Following the destruction of the weapons, it is revealed that Tony is actually working with the terrorists. He murders FBI Agent Larry Moss and recovers the one remaining canister of the chemical weapon, which he gives to Cara Bowden, a representative of the conspirators, all of whom had planned the day's events and of whom Hodges was previously a member. Tony and the conspirators initiate their operation and attempt to detonate the canister inside the DC Metro tunnels. They are stopped by Jack and the FBI, who apprehend Tony and recover the canister before it can detonate. As they transport Tony to the FBI, Cara contacts Jack and through threats to his daughter Kim Bauer, forces him to help Tony escape custody. Jack hands Tony over to Cara, and they then take Jack hostage to salvage the remains of the virus from Jack's infected blood, tissue and organs. Finally alone with Tony, Jack tries to reason with the man who was once his closest friend. Tony reveals that his true goal was always to get close enough to Alan Wilson, the head conspirator behind the day's attacks and the man responsible for the murders of David Palmer and Michelle Dessler. Tony's actions have convinced Wilson that he could be allowed further into the conspiracy circle and sets up a rare meeting, at which Tony plans to turn on him.

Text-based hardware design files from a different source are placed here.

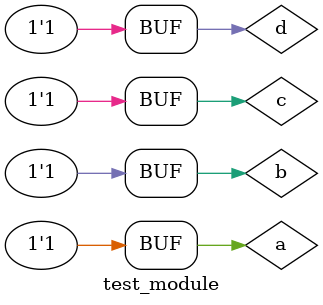
<source format=v>
module SoP (output s, input a, b, c, d); // mintermos
    assign s = (~a&~b&c&~d) | (~a&~b&c&d) | (~a&b&~c&~d) | (~a&b&~c&d) | (a&~b&c&~d) | (a&~b&c&d) | (a&b&~c&d) | (a&b&c&d);
endmodule // SoP

// ---------------------
// -- test_module
// ---------------------
module test_module;
    reg a, b, c, d;
    wire s1;
    
    SoP SOP1 (s1, a, b, c, d);
    
    initial begin: start
        a=1'bx; b=1'bx; c=1'bx; d=1'bx; // indefinidos
    end
    // parte principal
    initial begin: main
        // identificacao
        $display("Exemplo - Luís Augusto Lima de Oliveira - 805413");
        $display("\nf (a,b,c,d) = SoP(2,3,4,5,A,B,D,F)\n");
        
        // monitoramento
        $display(" a  b  c  d =  s");
        $monitor("%2b %2b %2b %2b = %2b", a, b, c, d, s1);
 
        // sinalizacao
        #1 a=0; b=0; c=0; d=0;
        #1 a=0; b=0; c=0; d=1;
        #1 a=0; b=0; c=1; d=0;
        #1 a=0; b=0; c=1; d=1;
        #1 a=0; b=1; c=0; d=0;
        #1 a=0; b=1; c=0; d=1;
        #1 a=0; b=1; c=1; d=0;
        #1 a=0; b=1; c=1; d=1;
        #1 a=1; b=0; c=0; d=0;
        #1 a=1; b=0; c=0; d=1;
        #1 a=1; b=0; c=1; d=0;
        #1 a=1; b=0; c=1; d=1;
        #1 a=1; b=1; c=0; d=0;
        #1 a=1; b=1; c=0; d=1;
        #1 a=1; b=1; c=1; d=0;
        #1 a=1; b=1; c=1; d=1;
    end
endmodule // test_module

</source>
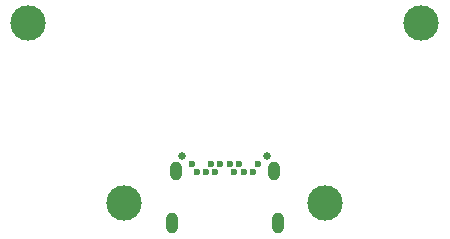
<source format=gbr>
%TF.GenerationSoftware,KiCad,Pcbnew,7.0.5*%
%TF.CreationDate,2024-03-09T10:44:33-05:00*%
%TF.ProjectId,female_connector,66656d61-6c65-45f6-936f-6e6e6563746f,rev?*%
%TF.SameCoordinates,Original*%
%TF.FileFunction,Soldermask,Bot*%
%TF.FilePolarity,Negative*%
%FSLAX46Y46*%
G04 Gerber Fmt 4.6, Leading zero omitted, Abs format (unit mm)*
G04 Created by KiCad (PCBNEW 7.0.5) date 2024-03-09 10:44:33*
%MOMM*%
%LPD*%
G01*
G04 APERTURE LIST*
%ADD10C,0.650000*%
%ADD11O,1.000000X1.600000*%
%ADD12O,1.000000X1.800000*%
%ADD13C,0.600000*%
%ADD14C,3.000000*%
G04 APERTURE END LIST*
D10*
%TO.C,J2*%
X-3600000Y-4370000D03*
X3595000Y-4335000D03*
D11*
X-4125000Y-5620000D03*
D12*
X-4485000Y-10010000D03*
X4485000Y-10010000D03*
D11*
X4125000Y-5620000D03*
D13*
X2800000Y-5020000D03*
X2400000Y-5720000D03*
X1600000Y-5720000D03*
X1200000Y-5020000D03*
X800000Y-5720000D03*
X400000Y-5020000D03*
X-400000Y-5020000D03*
X-800000Y-5720000D03*
X-1200000Y-5020000D03*
X-1600000Y-5720000D03*
X-2400000Y-5720000D03*
X-2800000Y-5020000D03*
%TD*%
D14*
%TO.C,H1*%
X-16637000Y6858000D03*
%TD*%
%TO.C,H4*%
X8509000Y-8382000D03*
%TD*%
%TO.C,H3*%
X-8509000Y-8382000D03*
%TD*%
%TO.C,H2*%
X16637000Y6858000D03*
%TD*%
M02*

</source>
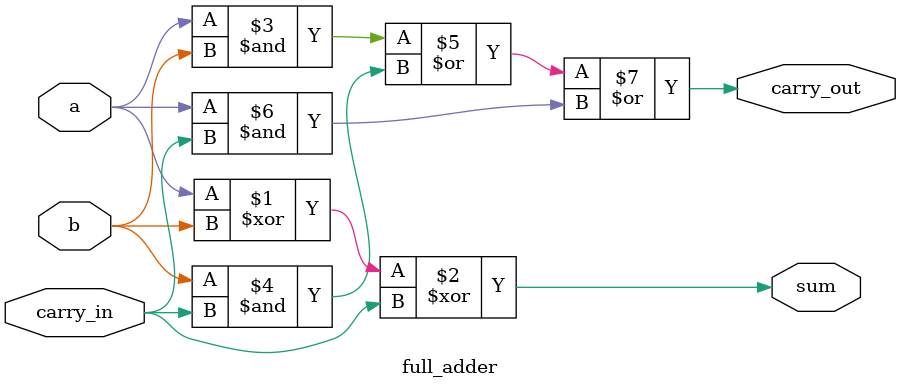
<source format=v>
module full_adder(
    input  wire    a,
    input  wire    b,
    input  wire    carry_in,
    output wire    sum,
    output reg     carry_out
);

assign sum = a ^ b ^ carry_in; // bitwise XOR of inputs and carry_in
assign carry_out = (a & b) | (b & carry_in) | (a & carry_in); // calculates carry_out

endmodule


</source>
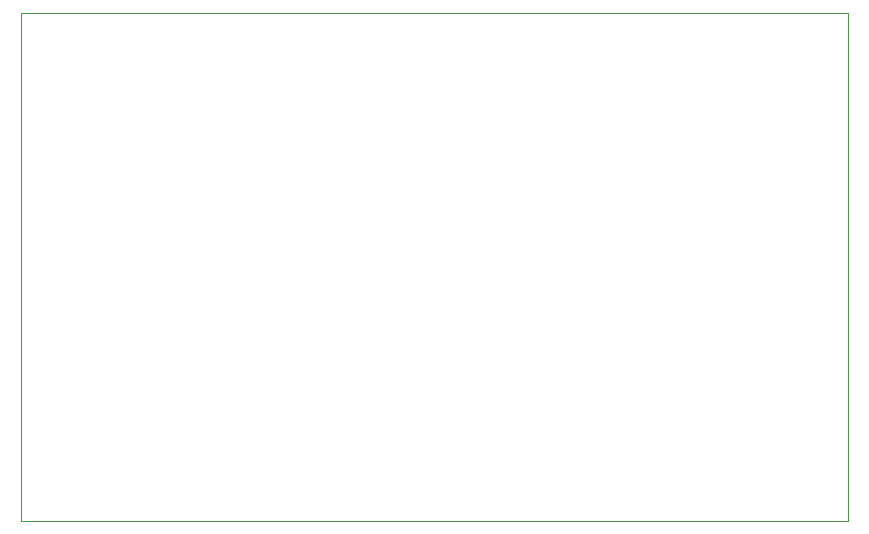
<source format=gbr>
%TF.GenerationSoftware,KiCad,Pcbnew,(5.1.10)-1*%
%TF.CreationDate,2023-05-28T19:46:44+02:00*%
%TF.ProjectId,Disney_door_opener,4469736e-6579-45f6-946f-6f725f6f7065,rev?*%
%TF.SameCoordinates,Original*%
%TF.FileFunction,Profile,NP*%
%FSLAX46Y46*%
G04 Gerber Fmt 4.6, Leading zero omitted, Abs format (unit mm)*
G04 Created by KiCad (PCBNEW (5.1.10)-1) date 2023-05-28 19:46:44*
%MOMM*%
%LPD*%
G01*
G04 APERTURE LIST*
%TA.AperFunction,Profile*%
%ADD10C,0.050000*%
%TD*%
G04 APERTURE END LIST*
D10*
X197500000Y-17000000D02*
X127500000Y-17000000D01*
X197500000Y-60000000D02*
X197500000Y-17000000D01*
X127500000Y-60000000D02*
X197500000Y-60000000D01*
X127500000Y-17000000D02*
X127500000Y-60000000D01*
M02*

</source>
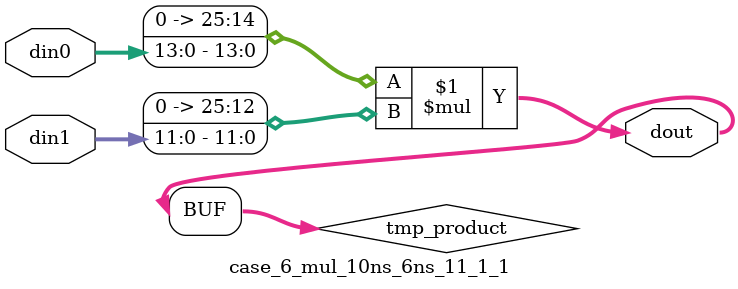
<source format=v>

`timescale 1 ns / 1 ps

 (* use_dsp = "no" *)  module case_6_mul_10ns_6ns_11_1_1(din0, din1, dout);
parameter ID = 1;
parameter NUM_STAGE = 0;
parameter din0_WIDTH = 14;
parameter din1_WIDTH = 12;
parameter dout_WIDTH = 26;

input [din0_WIDTH - 1 : 0] din0; 
input [din1_WIDTH - 1 : 0] din1; 
output [dout_WIDTH - 1 : 0] dout;

wire signed [dout_WIDTH - 1 : 0] tmp_product;
























assign tmp_product = $signed({1'b0, din0}) * $signed({1'b0, din1});











assign dout = tmp_product;





















endmodule

</source>
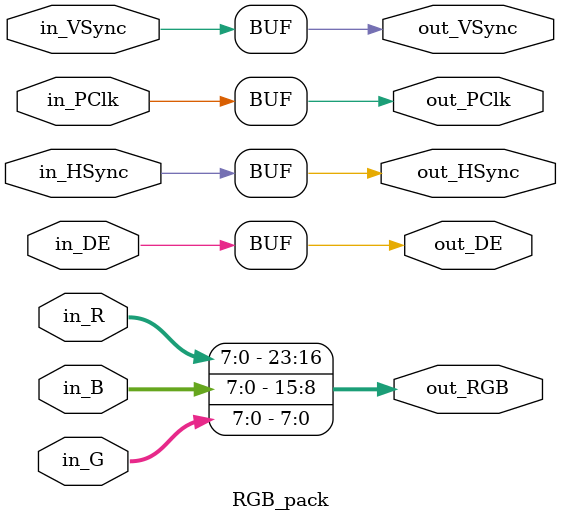
<source format=v>
`timescale 1ns / 1ps


module RGB_pack(
    input [7:0] in_R,
	input [7:0] in_G,
	input [7:0] in_B,
	input in_HSync,
	input in_VSync,
	input in_DE,
	input in_PClk,
	
	output [23:0]out_RGB,
	output out_HSync,
	output out_VSync,
	output out_DE,
	output out_PClk
    );
	
	
	assign out_RGB = {in_R, in_B, in_G};
	
	assign out_HSync = in_HSync;
	assign out_VSync = in_VSync;
	assign out_DE = in_DE;
	assign out_PClk = in_PClk;
    
endmodule

</source>
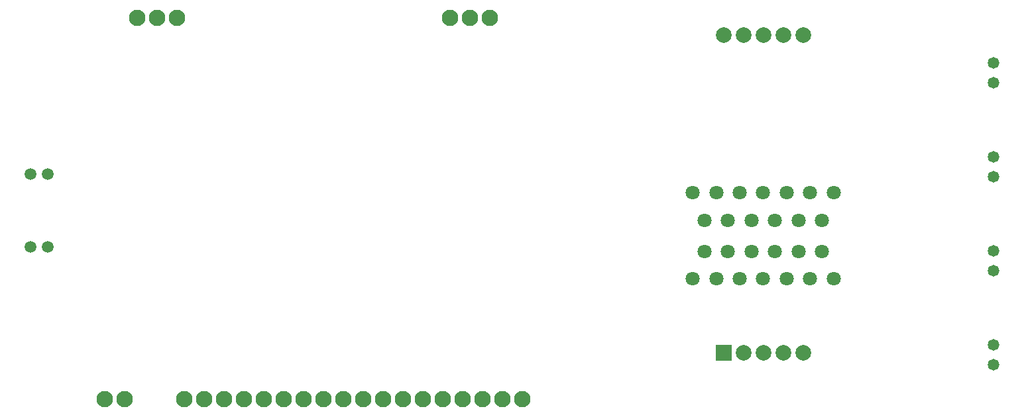
<source format=gbr>
%TF.GenerationSoftware,Altium Limited,Altium Designer,19.1.8 (144)*%
G04 Layer_Color=255*
%FSLAX26Y26*%
%MOIN*%
%TF.FileFunction,Pads,Top*%
%TF.Part,Single*%
G01*
G75*
%TA.AperFunction,ComponentPad*%
%ADD13C,0.082677*%
%TA.AperFunction,ViaPad*%
%ADD14C,0.059055*%
%TA.AperFunction,ComponentPad*%
%ADD15C,0.070866*%
%ADD16C,0.078740*%
%ADD17R,0.078740X0.078740*%
%ADD18C,0.058268*%
D13*
X426378Y98425D02*
D03*
X526378D02*
D03*
X826378D02*
D03*
X926378D02*
D03*
X1026378D02*
D03*
X1126378D02*
D03*
X1226378D02*
D03*
X1326378D02*
D03*
X1426378D02*
D03*
X1526378D02*
D03*
X1626378D02*
D03*
X1726378D02*
D03*
X1826378D02*
D03*
X1926378D02*
D03*
X2026378D02*
D03*
X2126378D02*
D03*
X2226378D02*
D03*
X2326378D02*
D03*
X2426378D02*
D03*
X2526378D02*
D03*
X790551Y2015748D02*
D03*
X690551D02*
D03*
X590551D02*
D03*
X2162205D02*
D03*
X2262205D02*
D03*
X2362205D02*
D03*
D14*
X51181Y1230315D02*
D03*
X139764Y864173D02*
D03*
X51181D02*
D03*
X139764Y1230315D02*
D03*
D15*
X3382677Y703307D02*
D03*
X3500787D02*
D03*
X3618898D02*
D03*
X3737008D02*
D03*
X3855118D02*
D03*
X3973228D02*
D03*
X4091339D02*
D03*
X3441732Y841102D02*
D03*
X3559843D02*
D03*
X3677953D02*
D03*
X3796063D02*
D03*
X3914173D02*
D03*
X4032284D02*
D03*
X3441732Y998583D02*
D03*
X3559843D02*
D03*
X3677953D02*
D03*
X3796063D02*
D03*
X3914173D02*
D03*
X4032284D02*
D03*
X3382677Y1136378D02*
D03*
X3500787D02*
D03*
X3618898D02*
D03*
X3737008D02*
D03*
X3855118D02*
D03*
X3973228D02*
D03*
X4091339D02*
D03*
D16*
X3540157Y1930433D02*
D03*
X3640157D02*
D03*
X3740157D02*
D03*
X3840157D02*
D03*
X3940157D02*
D03*
Y330433D02*
D03*
X3840157D02*
D03*
X3740157D02*
D03*
X3640157D02*
D03*
D17*
X3540157D02*
D03*
D18*
X4896614Y1788937D02*
D03*
Y1688937D02*
D03*
Y1316496D02*
D03*
Y1216496D02*
D03*
Y844055D02*
D03*
Y744055D02*
D03*
Y371614D02*
D03*
Y271614D02*
D03*
%TF.MD5,5781d1e259b44d8d05f68354ce411df3*%
M02*

</source>
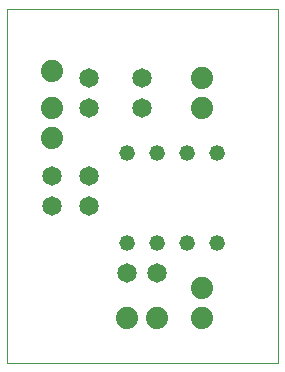
<source format=gtl>
G75*
%MOIN*%
%OFA0B0*%
%FSLAX24Y24*%
%IPPOS*%
%LPD*%
%AMOC8*
5,1,8,0,0,1.08239X$1,22.5*
%
%ADD10C,0.0000*%
%ADD11C,0.0520*%
%ADD12C,0.0650*%
%ADD13C,0.0740*%
D10*
X000350Y000350D02*
X000350Y012150D01*
X009405Y012150D01*
X009405Y000350D01*
X000350Y000350D01*
D11*
X004350Y004350D03*
X005350Y004350D03*
X006350Y004350D03*
X007350Y004350D03*
X007350Y007350D03*
X006350Y007350D03*
X005350Y007350D03*
X004350Y007350D03*
D12*
X004850Y008850D03*
X004850Y009850D03*
X003100Y009850D03*
X003100Y008850D03*
X003100Y006600D03*
X003100Y005600D03*
X001850Y005600D03*
X001850Y006600D03*
X004350Y003350D03*
X005350Y003350D03*
D13*
X005350Y001850D03*
X004350Y001850D03*
X006850Y001850D03*
X006850Y002850D03*
X006850Y008850D03*
X006850Y009850D03*
X001850Y010100D03*
X001850Y008850D03*
X001850Y007850D03*
M02*

</source>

Wilson arrives to speak with Tony, but the group is ambushed by the FBI. Retreating into a warehouse, Tony kills Cara and corners Wilson. As Tony prepares to kill him, he reveals that not only did Wilson kill Michelle, but he also killed their unborn son. Jack and Renee arrive, disabling Tony before he has the chance to carry out his revenge. Tony is led away into FBI custody once again, cursing and raging at Jack.

===24: Solitary===
In the seven-minute special feature exclusive to the Live Another Day Blu-ray set, 24: Solitary, Tony requests to be moved to general population, approximately 8 years after Day 7, so that he can serve as an undercover “inside source” and provide actionable Intel about other prisoners. He states that his desire for revenge consumed him and that Michelle “never would’ve approved of the man I became” following her death. He accepts the fact that he’s going to die in prison, but hopes to save at least one life so that he can be worthy of Michelle’s love again. When the Prison Administrator denies Tony's case due to U.S. Attorney Vanessa Diaz's (who opposes any reduction in Tony's security) evidence, Tony violently attacks her. After Tony is taken out of the room, it is revealed that the attack was a ruse so that Diaz could pass off her glasses to Tony. Vanessa calls her contact on a secure line and informs him that Tony has the plans. Tony puts the glasses on and presses a hidden button on the side of the frame, which reveals a schematic to the prison with a carefully planned escape route on the lenses. He is confident that everything is going according to plan and that, soon, he will be a free man again.

===24: Legacy===
Tony Almeida returns in the 24 spin-off, 24: Legacy, having escaped from prison and become a mercenary. When Henry Donovan withholds information about his dealings with terrorists and CTU is unable to break him, Rebecca Ingram hires Almeida to provide enhanced interrogation. Almeida is later paid to kill Ara Naseri by Donald Simms and comes into conflict with Eric Carter. Almeida refuses to stand down and loses most of his team to Carter. Almeida gets a call from John Donovan revealing the identity of Naseri and the fact that Naseri is their best chance to save Rebecca. Almeida stands down and tells Carter to save Rebecca.